I pensieri dei manager d’azienda sono tormentati da diverse paure, eppure quasi sempre i rischi vengono gestiti senza lungimiranza, senza proattività, semplicemente reagendo ai problemi che si presentano. Questo racconta lo studio “Global Risk Landscape 2025”, realizzato da Bdo su un campione internazionale di 500 C-level: tra gli intervistati, solo il 7% adotta un approccio proattivo alla gestione del rischio.
Si nota una chiara tendenza, perché il dato è in calo rispetto alla percentuale del 19% emersa sullo stesso panel nel 2024 e a quella del 29% registrata nel 2023. Nella gestione del rischio, prevalentemente si pensa alla compliance, cioè a non violare una regola vigente nel proprio Paese o settore, così da evitare sanzioni amministrative, danni monetari e di reputazione. Ed è proprio la compliance a causare le maggiori preoccupazioni.
“Dalla nostra analisi emerge chiaramente come, in un'epoca di crisi continua come quella attuale, le aziende che vogliono crescere e raggiungere i propri obiettivi devono adottare un approccio proattivo al rischio”, ha commentato Stefano Minini, partner risk & advisory services di Bdo. “Nonostante la maggioranza degli intervistati, alla luce delle incertezze internazionali, affermi di prediligere un atteggiamento di prudenza, il 74% si dice consapevole del fatto che l’integrazione nella cultura aziendale di una mentalità in grado di riconoscere e gestire i principali rischi inizierà a spostare l'equilibrio da un'attenzione eccessiva alla pura compliance all’implementazione di strategie reali di gestione del rischio, in grado di generare maggiore valore e opportunità per le aziende".
I principali grattacapi dei C-level
Alla domanda su quali siano le principali fonti di rischio e incertezza per le aziende, l’adeguamento ai requisiti normativi è risultata (a livello europeo così come a livello globale) la prima risposta, citata dal 35% dei C-level del campione. In particolare, i manager intervistati si sentono impreparati nella gestione e applicazioni dei regolamenti sulla privacy dei dati (la recente multa del Garante a Regione Lombardia, per questioni piuttosto tecniche sulla conservazione dei metadati, sembra dare sostanza a queste preoccupazioni).
Al secondo posto, come fattore di rischio più citato, ci sono a pari merito le incertezze della catene di approvvigionamento e la capacità di attrarre e mantenere in azienda i migliori talenti. Entrambi i problemi vengono citati dal 28% del campione, e mentre per i rischi della supply chain il dato era analogo nella survey del 2024, il tema delle risorse umane è oggi molto più sentito rispetto a un anno fa (quando era considerato un rischio rilevante dal 12% del campione). Le preoccupazioni legate ai dipendenti sono più sentite della media nel settore salute/sanità (citate dal 44% dei C-level), nell’immobiliare (39%) e nelle aziende di tecnologia, media e telecomunicazioni. (34%).
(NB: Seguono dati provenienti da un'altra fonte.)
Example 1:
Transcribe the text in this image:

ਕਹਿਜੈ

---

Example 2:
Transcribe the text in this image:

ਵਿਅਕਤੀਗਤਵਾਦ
I manager d’azienda si preoccupano anche per quello che sta accadendo nel mondo, tra guerre materiali, diplomatiche e commerciali: tra gli europei, in particolare, il 27% pensa che i maggiori rischi derivino dalle tensioni geopolitiche. In risposta, si punta sul rafforzamento delle partnership con gli enti regolatori locali e su strumenti di previsione e monitoraggio del rischio. Arrivano solo al sesto posto, come fattore di rischio percepito, gli attacchi informatici: sono tra i pensieri principali del 23% dei C-level, che in particolare si preoccupano del phishing via posta elettronica (da cui possono derivare attacchi malware e frodi su fatture o pagamenti).
Il potenziale dell’AI nella gestione del rischio
Quasi la metà del campione vede l’intelligenza artificiale come un’opportunità, ma solo il 31% ritiene che possa aiutare nella gestione dei rischi e nella prevenzione delle frodi. Sull’AI c’è quindi interesse e apertura mentale, ma molti ancora faticano a collegare questa tecnologia all’idea di vantaggi concreti, almeno nella gestione dei rischi d’impresa.
“All’interno di questo scenario di incertezza, le aziende europee si stanno concentrando anche sulle opportunità offerte dall'Intelligenza Artificiale e sul potenziale della tecnologia nella gestione dei rischi”, ha commentato Renato Marro, partner risk & advisory services di Bdo. “L’intelligenza artificiale sta, inoltre, mostrando le sue potenzialità nell’identificare e nel prevenire con maggiore precisione i casi di frode. Tuttavia, solo il 30% dei C-level europei ha dichiarato di effettuare investimenti per lo sviluppo di strumenti basati sull’IA per l’identificazione delle frodi”.